Laporan Wartawan TribunSolo.com, Andreas Chris Febrianto
TRIBUNSOLO.COM, SOLO - Di tengah kekhawatiran publik usai mencuatnya kasus dugaan pengasuhan tidak manusiawi di daycare Yogyakarta, Wali Kota Solo Respati Ardi memastikan kondisi di Kota Bengawan masih aman.
Hingga saat ini, belum ditemukan adanya pelanggaran di daycare yang beroperasi di Solo, meski pengawasan tetap diperketat secara berkelanjutan.
Meski belum ada temuan pelanggaran, Respati memastikan pengawasan tetap ditingkatkan sebagai langkah pencegahan.
"Anak usia dini menjadi perhatian khusus kita nanti kedepan," kata Respati, Minggu (26/4/2026).
Selain itu, Pemkot Solo juga mengimbau orang tua dan pengelola daycare untuk mengedepankan transparansi serta keamanan anak dalam setiap aktivitas pengasuhan.
Baca juga: Buntut Temuan Daycare Bermasalah di Jogja, Pemkot Solo Bakal Perketat Pengawasan Ekosistem Anak
"Ya mungkin pasti keamanan anak itu nomor satu. Dan saya harapkan dari orang tua dan pelaku usaha daycare harap terbuka. Nanti akan kita awasi terus," jelasnya.
Di sisi lain, Pemerintah Kota Solo langsung bergerak melakukan pendataan dan pemantauan terhadap seluruh daycare sebagai langkah antisipatif.

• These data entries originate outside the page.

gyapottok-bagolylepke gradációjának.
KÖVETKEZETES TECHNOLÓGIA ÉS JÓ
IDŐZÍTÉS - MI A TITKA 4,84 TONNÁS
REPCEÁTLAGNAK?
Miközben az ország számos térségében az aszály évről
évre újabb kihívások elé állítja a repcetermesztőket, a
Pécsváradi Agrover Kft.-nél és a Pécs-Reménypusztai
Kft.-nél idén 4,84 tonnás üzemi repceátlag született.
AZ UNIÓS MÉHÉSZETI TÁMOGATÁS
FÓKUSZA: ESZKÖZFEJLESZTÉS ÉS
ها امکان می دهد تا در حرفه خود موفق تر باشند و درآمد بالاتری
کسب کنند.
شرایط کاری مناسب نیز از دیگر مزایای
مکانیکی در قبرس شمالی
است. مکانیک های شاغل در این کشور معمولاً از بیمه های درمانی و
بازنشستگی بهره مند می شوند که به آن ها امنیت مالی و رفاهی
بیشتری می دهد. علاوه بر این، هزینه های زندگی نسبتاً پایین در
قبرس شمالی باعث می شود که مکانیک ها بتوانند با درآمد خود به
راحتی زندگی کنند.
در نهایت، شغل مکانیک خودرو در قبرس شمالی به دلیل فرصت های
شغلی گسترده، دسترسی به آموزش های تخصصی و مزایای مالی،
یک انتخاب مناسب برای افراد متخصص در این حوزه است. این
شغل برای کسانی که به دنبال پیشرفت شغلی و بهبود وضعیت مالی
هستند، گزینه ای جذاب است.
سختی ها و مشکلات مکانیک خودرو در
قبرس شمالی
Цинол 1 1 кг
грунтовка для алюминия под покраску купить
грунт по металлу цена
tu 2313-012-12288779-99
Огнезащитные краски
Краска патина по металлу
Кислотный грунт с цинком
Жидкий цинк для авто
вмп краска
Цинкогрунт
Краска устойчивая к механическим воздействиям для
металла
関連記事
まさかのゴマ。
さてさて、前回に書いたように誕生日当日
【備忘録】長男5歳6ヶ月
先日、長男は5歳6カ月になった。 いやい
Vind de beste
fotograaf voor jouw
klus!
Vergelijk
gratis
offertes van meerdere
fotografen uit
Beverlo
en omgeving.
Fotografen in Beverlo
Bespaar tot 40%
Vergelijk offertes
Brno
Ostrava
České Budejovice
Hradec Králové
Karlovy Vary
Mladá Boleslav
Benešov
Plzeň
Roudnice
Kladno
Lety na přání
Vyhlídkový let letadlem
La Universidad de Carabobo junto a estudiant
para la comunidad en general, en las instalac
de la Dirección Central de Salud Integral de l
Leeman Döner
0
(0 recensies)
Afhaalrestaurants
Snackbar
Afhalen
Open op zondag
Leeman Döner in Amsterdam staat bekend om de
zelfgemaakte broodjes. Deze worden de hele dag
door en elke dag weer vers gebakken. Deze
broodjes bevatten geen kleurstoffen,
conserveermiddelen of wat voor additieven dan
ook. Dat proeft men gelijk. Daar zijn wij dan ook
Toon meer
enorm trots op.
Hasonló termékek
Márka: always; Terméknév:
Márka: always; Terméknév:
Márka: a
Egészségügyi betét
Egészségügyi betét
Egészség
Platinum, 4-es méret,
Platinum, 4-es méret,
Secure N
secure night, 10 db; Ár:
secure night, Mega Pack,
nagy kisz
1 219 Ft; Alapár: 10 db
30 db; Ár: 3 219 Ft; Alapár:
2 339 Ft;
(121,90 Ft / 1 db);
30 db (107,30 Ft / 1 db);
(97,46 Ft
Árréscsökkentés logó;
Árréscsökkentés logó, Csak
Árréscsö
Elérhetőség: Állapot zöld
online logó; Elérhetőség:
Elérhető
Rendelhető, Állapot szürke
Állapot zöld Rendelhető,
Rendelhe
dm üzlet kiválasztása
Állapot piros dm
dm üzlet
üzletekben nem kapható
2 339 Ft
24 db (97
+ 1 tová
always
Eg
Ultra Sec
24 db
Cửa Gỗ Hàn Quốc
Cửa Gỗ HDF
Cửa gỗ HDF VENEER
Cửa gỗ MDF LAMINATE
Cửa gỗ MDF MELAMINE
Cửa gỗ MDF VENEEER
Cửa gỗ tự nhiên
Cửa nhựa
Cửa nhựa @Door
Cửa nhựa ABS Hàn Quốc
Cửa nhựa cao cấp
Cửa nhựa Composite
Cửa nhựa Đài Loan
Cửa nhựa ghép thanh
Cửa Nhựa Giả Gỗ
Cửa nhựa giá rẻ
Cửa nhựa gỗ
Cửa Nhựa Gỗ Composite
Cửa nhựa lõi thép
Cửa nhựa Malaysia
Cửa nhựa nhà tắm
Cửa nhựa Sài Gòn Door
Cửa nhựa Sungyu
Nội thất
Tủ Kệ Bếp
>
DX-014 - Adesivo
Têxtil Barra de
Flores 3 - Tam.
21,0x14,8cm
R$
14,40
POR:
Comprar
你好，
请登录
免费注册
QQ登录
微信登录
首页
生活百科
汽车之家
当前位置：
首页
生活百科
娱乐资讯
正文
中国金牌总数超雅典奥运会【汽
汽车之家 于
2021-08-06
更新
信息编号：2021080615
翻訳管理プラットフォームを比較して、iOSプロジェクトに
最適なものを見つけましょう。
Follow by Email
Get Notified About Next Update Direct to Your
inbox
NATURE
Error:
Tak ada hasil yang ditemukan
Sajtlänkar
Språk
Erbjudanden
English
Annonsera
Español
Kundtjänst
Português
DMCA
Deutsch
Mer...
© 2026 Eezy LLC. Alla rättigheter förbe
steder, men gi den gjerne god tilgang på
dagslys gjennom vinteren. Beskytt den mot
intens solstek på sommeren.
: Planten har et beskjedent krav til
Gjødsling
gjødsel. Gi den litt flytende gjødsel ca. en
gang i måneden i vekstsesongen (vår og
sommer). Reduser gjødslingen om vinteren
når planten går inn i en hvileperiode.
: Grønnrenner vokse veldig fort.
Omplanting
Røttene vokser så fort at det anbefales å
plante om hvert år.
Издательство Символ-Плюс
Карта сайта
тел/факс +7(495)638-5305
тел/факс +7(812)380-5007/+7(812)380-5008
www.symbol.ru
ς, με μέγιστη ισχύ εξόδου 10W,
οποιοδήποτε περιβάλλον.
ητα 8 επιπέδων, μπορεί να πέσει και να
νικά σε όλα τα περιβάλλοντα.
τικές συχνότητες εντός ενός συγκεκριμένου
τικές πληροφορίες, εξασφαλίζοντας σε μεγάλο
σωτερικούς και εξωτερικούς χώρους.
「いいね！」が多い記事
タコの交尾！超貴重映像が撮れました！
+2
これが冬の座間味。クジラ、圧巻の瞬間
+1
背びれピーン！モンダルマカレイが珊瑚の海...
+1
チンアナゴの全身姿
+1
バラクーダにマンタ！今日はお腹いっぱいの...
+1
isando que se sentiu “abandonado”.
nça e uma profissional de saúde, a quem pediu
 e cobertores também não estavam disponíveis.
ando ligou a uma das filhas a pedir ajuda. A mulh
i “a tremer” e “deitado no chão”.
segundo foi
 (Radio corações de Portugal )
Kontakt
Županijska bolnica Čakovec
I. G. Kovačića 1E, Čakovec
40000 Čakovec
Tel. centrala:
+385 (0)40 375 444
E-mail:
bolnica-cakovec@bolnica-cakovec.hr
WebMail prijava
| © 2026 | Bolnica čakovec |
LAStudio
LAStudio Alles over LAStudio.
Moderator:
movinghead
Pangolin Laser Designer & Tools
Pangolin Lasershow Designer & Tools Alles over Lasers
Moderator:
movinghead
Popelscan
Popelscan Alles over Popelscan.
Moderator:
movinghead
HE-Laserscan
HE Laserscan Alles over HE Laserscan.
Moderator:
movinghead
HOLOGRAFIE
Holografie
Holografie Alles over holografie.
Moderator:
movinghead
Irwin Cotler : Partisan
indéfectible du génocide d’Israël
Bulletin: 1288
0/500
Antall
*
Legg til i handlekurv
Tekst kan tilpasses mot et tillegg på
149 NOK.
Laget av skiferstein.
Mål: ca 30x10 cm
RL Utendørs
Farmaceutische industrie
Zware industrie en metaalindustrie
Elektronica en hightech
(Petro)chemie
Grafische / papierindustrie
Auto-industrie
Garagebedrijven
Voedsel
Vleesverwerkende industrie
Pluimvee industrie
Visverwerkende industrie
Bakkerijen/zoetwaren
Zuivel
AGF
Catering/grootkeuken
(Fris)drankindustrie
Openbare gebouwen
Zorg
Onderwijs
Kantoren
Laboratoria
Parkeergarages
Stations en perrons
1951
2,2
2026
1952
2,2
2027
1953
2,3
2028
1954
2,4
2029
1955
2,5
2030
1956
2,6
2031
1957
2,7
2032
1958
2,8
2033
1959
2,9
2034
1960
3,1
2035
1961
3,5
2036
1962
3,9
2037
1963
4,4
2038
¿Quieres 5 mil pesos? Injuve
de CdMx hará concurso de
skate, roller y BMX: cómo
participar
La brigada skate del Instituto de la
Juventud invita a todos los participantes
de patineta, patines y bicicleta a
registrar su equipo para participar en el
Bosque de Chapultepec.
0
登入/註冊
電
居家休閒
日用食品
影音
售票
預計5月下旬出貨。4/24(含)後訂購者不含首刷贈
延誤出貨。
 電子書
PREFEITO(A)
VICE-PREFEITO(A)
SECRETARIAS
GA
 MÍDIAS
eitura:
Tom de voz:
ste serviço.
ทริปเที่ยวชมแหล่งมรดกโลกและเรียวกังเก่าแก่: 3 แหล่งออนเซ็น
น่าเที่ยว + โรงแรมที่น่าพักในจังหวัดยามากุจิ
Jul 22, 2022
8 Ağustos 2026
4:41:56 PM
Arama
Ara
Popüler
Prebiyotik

Upaya ini dilakukan untuk memastikan kualitas pengasuhan anak usia dini tetap terjaga dan kejadian serupa tidak terjadi di Solo.
"Kita sangat-sangat berpikir bahwa dari awal hingga akhir penataan mulai dari posyandu sampai ke daycare sampai ke Paud, sampai ekosistem penitipan anak dan sekolah-sekolah fullday ini akan kita perhatikan. Nanti akan kita perhatikan terus," urai Respati.
Baca juga: Pemkot Solo Bergerak Cepat Data Daycare, Pastikan Keamanan Anak Usia Dini Jadi Prioritas
Ia menegaskan, perhatian pemerintah tidak hanya tertuju pada daycare semata, melainkan mencakup seluruh rantai layanan tumbuh kembang anak, mulai dari posyandu hingga pendidikan anak usia dini.
Langkah ini diharapkan mampu menjaga kepercayaan masyarakat sekaligus memastikan lingkungan pengasuhan anak di Solo tetap aman dan berkualitas.